Chow Time in America

A panoramic view of a food court in a US shopping mall.

Every trip to the US reminds me that the rich are getting richer, the poor are getting poorer, and the fat are getting fatter. Nowhere is the latter more obvious than in a shopping mall, especially at the food court, where the eating and drinking action is. Think salt, sugar, carbohydrates, and, of course, fat.

Can you find one healthy option in the above photo? (As I’ve mentioned, perhaps even on this hallowed blog, this is one reason why I lose weight whenever I travel to my home country. I also split entrees and eat appetizers as a main meal. When you’re in a US restaurant and the server asks if you’re “still working on it,” you better believe s/he means it, aside from wanting to give you the check so another cu$tomer can take your place.)

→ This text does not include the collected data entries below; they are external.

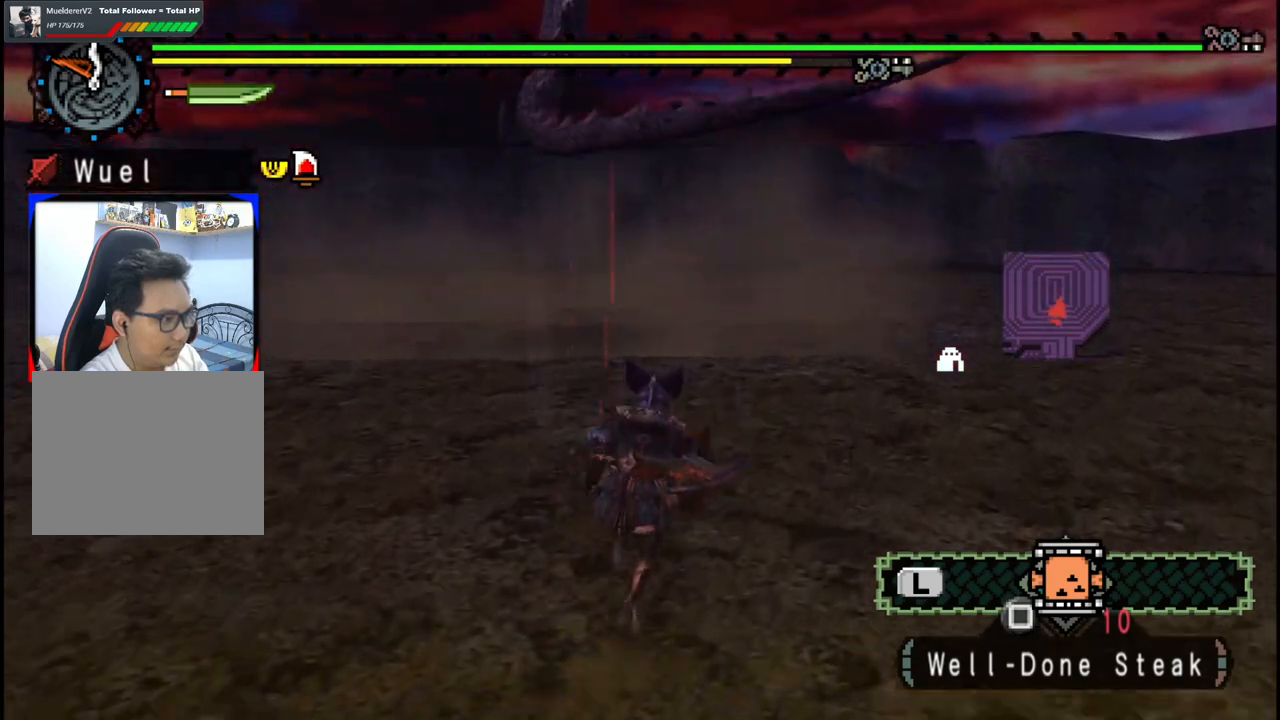
{"dt_ms": 500, "buttons": [], "left_stick": "up", "right_stick": "center", "events": []}
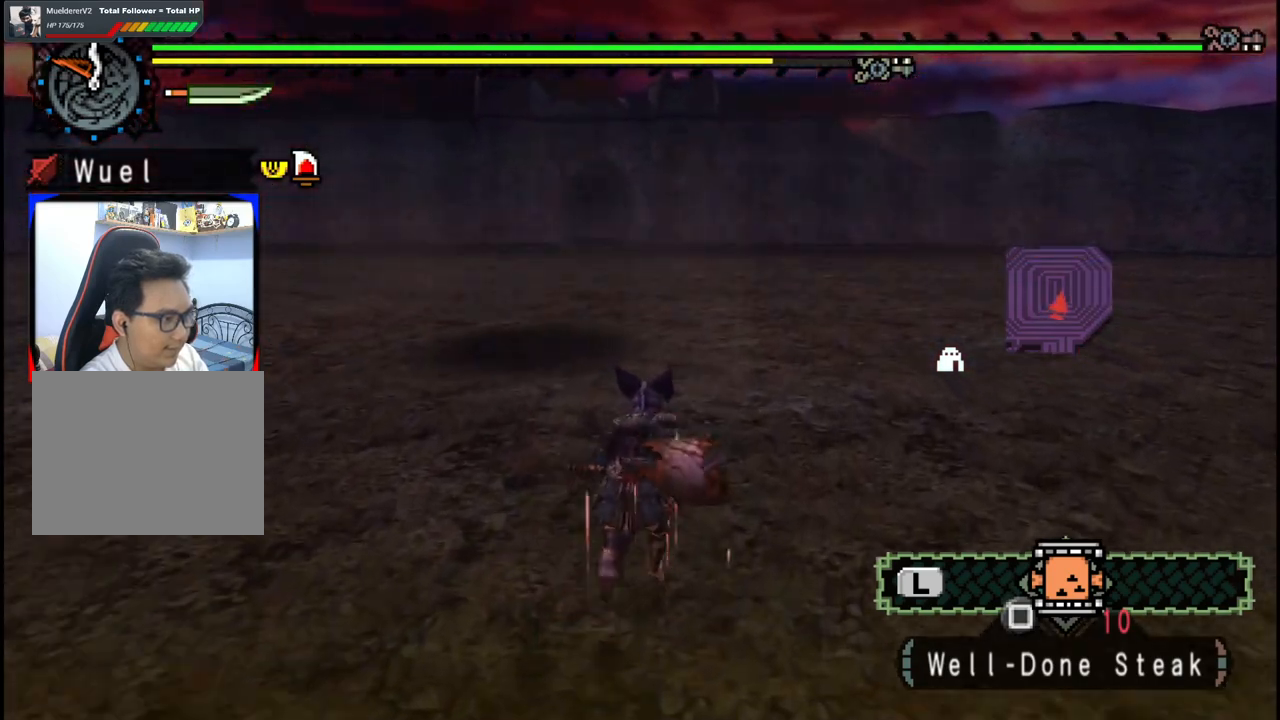
{"dt_ms": 500, "buttons": ["X"], "left_stick": "up", "right_stick": "center", "events": [[500, "X", "down"]]}
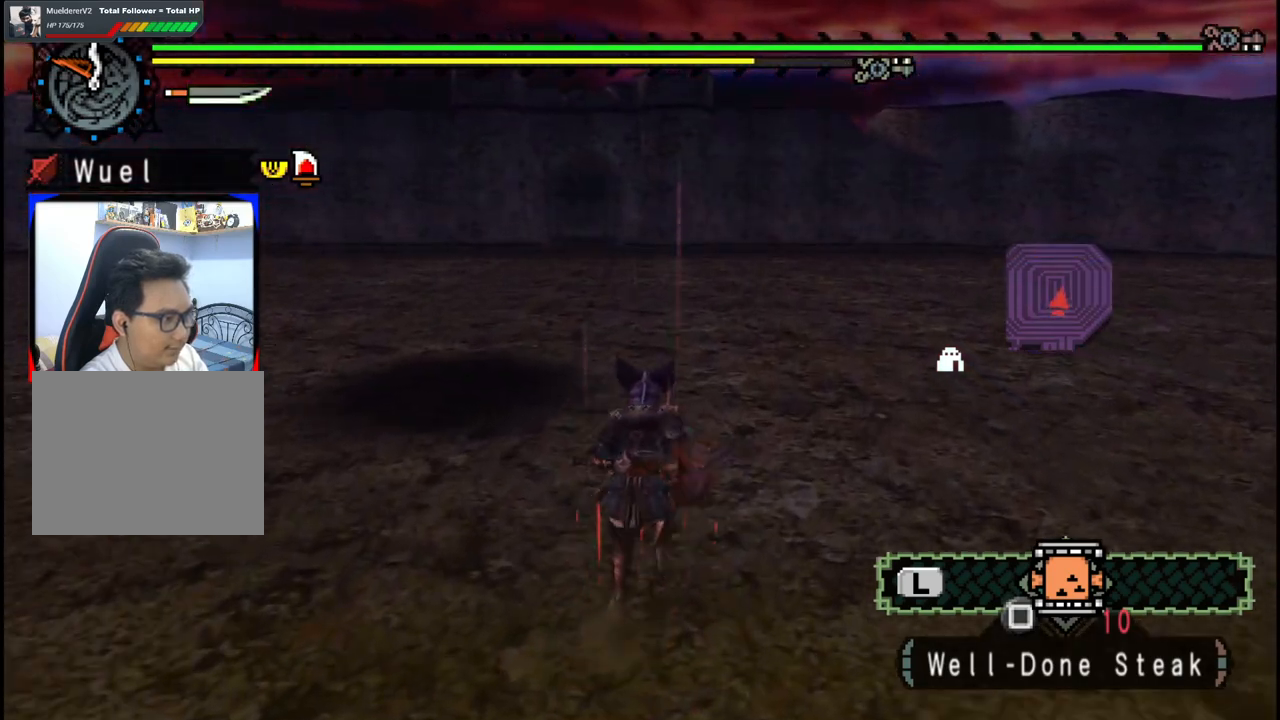
{"dt_ms": 500, "buttons": [], "left_stick": "up", "right_stick": "center", "events": [[83, "X", "up"], [150, "X", "down"], [250, "X", "up"]]}
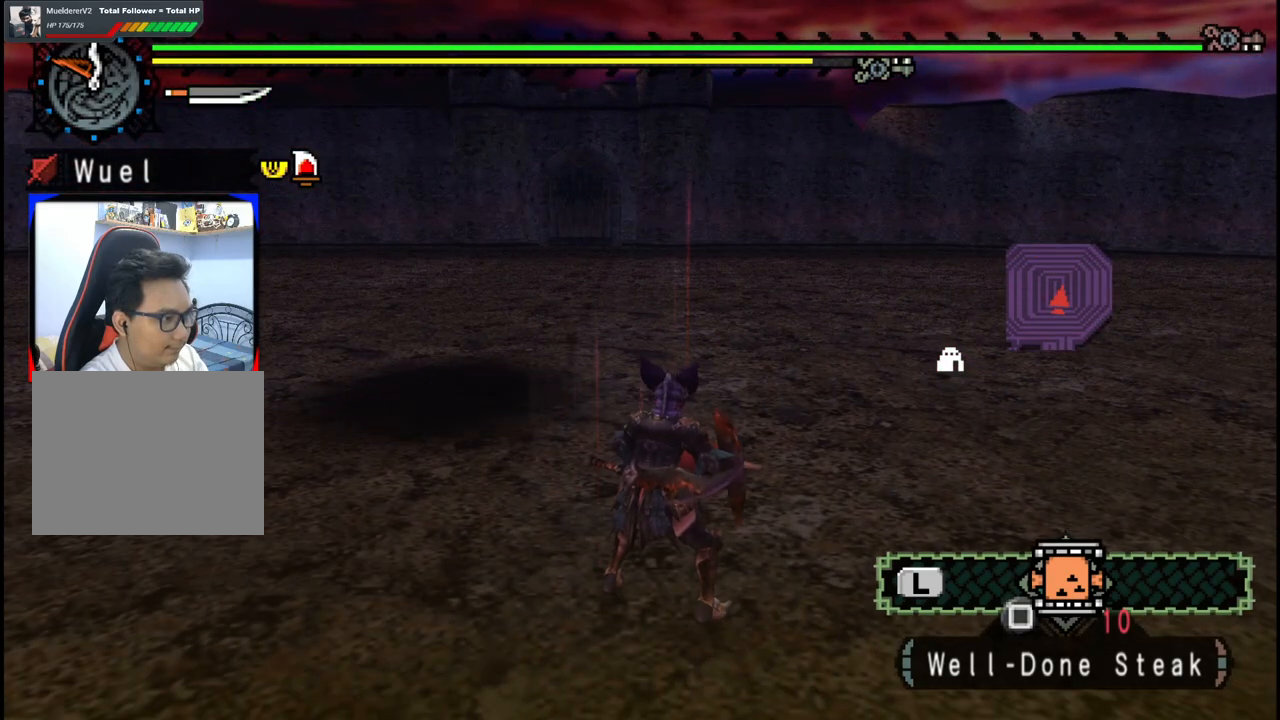
{"dt_ms": 1000, "buttons": [], "left_stick": "up", "right_stick": "center", "events": [[500, "right_stick", "left"], [517, "left_stick", "center"], [667, "right_stick", "center"], [850, "left_stick", "up"]]}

Here are some tasty tidbits, figuratively speaking, from the Harvard School of Public Health:

  • Roughly two out of three U.S. adults are overweight or obese (69%) and one out of three are obese (36%).
  • Obesity rates are higher in non-Hispanic Black, Hispanic, and Mexican American adults than in non-Hispanic White adults.
  • Non-Hispanic Black women have the highest rates of obesity in the U.S.—nearly 59%, compared to 44% in Mexican American women, 41% in Hispanic women, and 33% in Non-Hispanic White women.
  • Though overall obesity rates in the U.S. have stayed steady since 2003, obesity rates have continued to climb in men, Non-Hispanic Black women, and Mexican American women.
  • If U.S. trends continue unabated, by 2030, estimates predict that roughly half of all men and women will be obese.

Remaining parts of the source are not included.